MH Muser and WB Dapp and R Bugnicourt and P Sainsot and N Lesaffre and TA Lubrecht and BNJ Persson and K Harris and A Bennett and K Schulze and S Rohde and P Ifju and WG Sawyer and T Angelini and HA Esfahani and M Kadkhodaei and S Akbarzadeh and JJ Wu and G Vorlaufer and A Vernes and S Solhjoo and AI Vakis and RL Jackson and Y Xu and J Streator and A Rostami and D Dini and S Medina and G Carbone and F Bottiglione and L Afferrante and J Monti and L Pastewka and MO Robbins and JA Greenwood, TRIBOLOGY LETTERS, 65, 118 (2017).

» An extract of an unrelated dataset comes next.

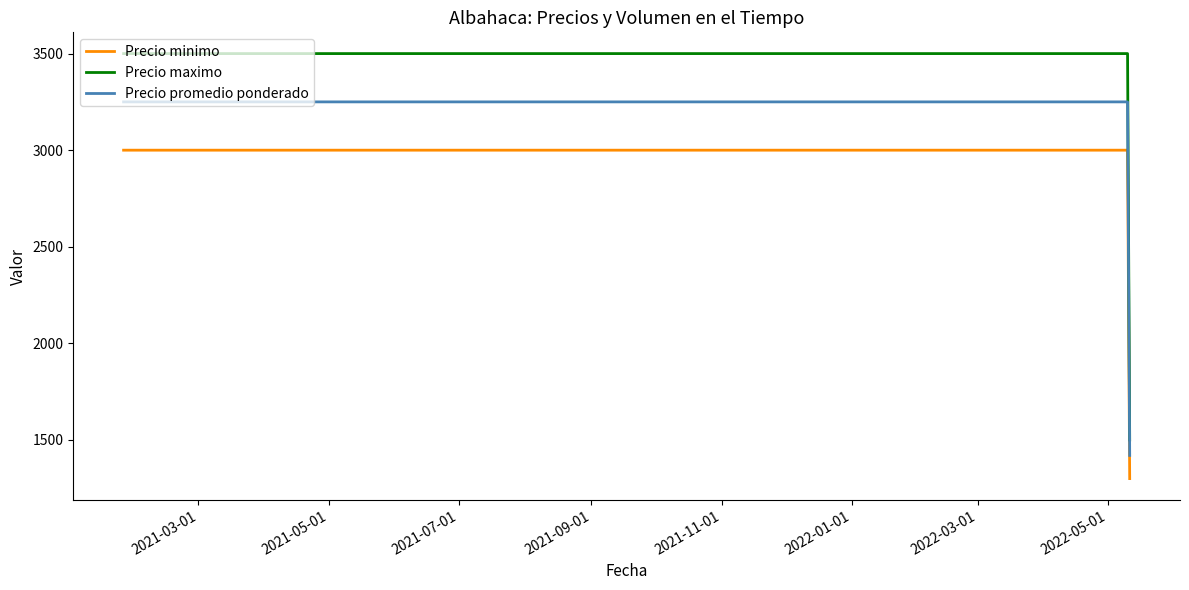

List the series in order of their peak value, highest first.

Precio maximo, Precio promedio ponderado, Precio minimo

DOI: 10.1007/s11249-017-0900-2

This paper summarizes the submissions to a recently announced contact- mechanics modeling challenge. The task was to solve a typical, albeit mathematically fully defined problem on the adhesion between nominally flat surfaces. The surface topography of the rough, rigid substrate, the elastic properties of the indenter, as well as the short-range adhesion between indenter and substrate, were specified so that diverse quantities of interest, e.g., the distribution of interfacial stresses at a given load or the mean gap as a function of load, could be computed and compared to a reference solution. Many different solution strategies were pursued, ranging from traditional asperity-based models via Persson theory and brute-force computational approaches, to real-laboratory experiments and all-atom molecular dynamics simulations of a model, in which the original assignment was scaled down to the atomistic scale. While each submission contained satisfying answers for at least a subset of the posed questions, efficiency, versatility, and accuracy differed between methods, the more precise methods being, in general, computationally more complex. The aim of this paper is to provide both theorists and experimentalists with benchmarks to decide which method is the most appropriate for a particular application and to gauge the errors associated with each one.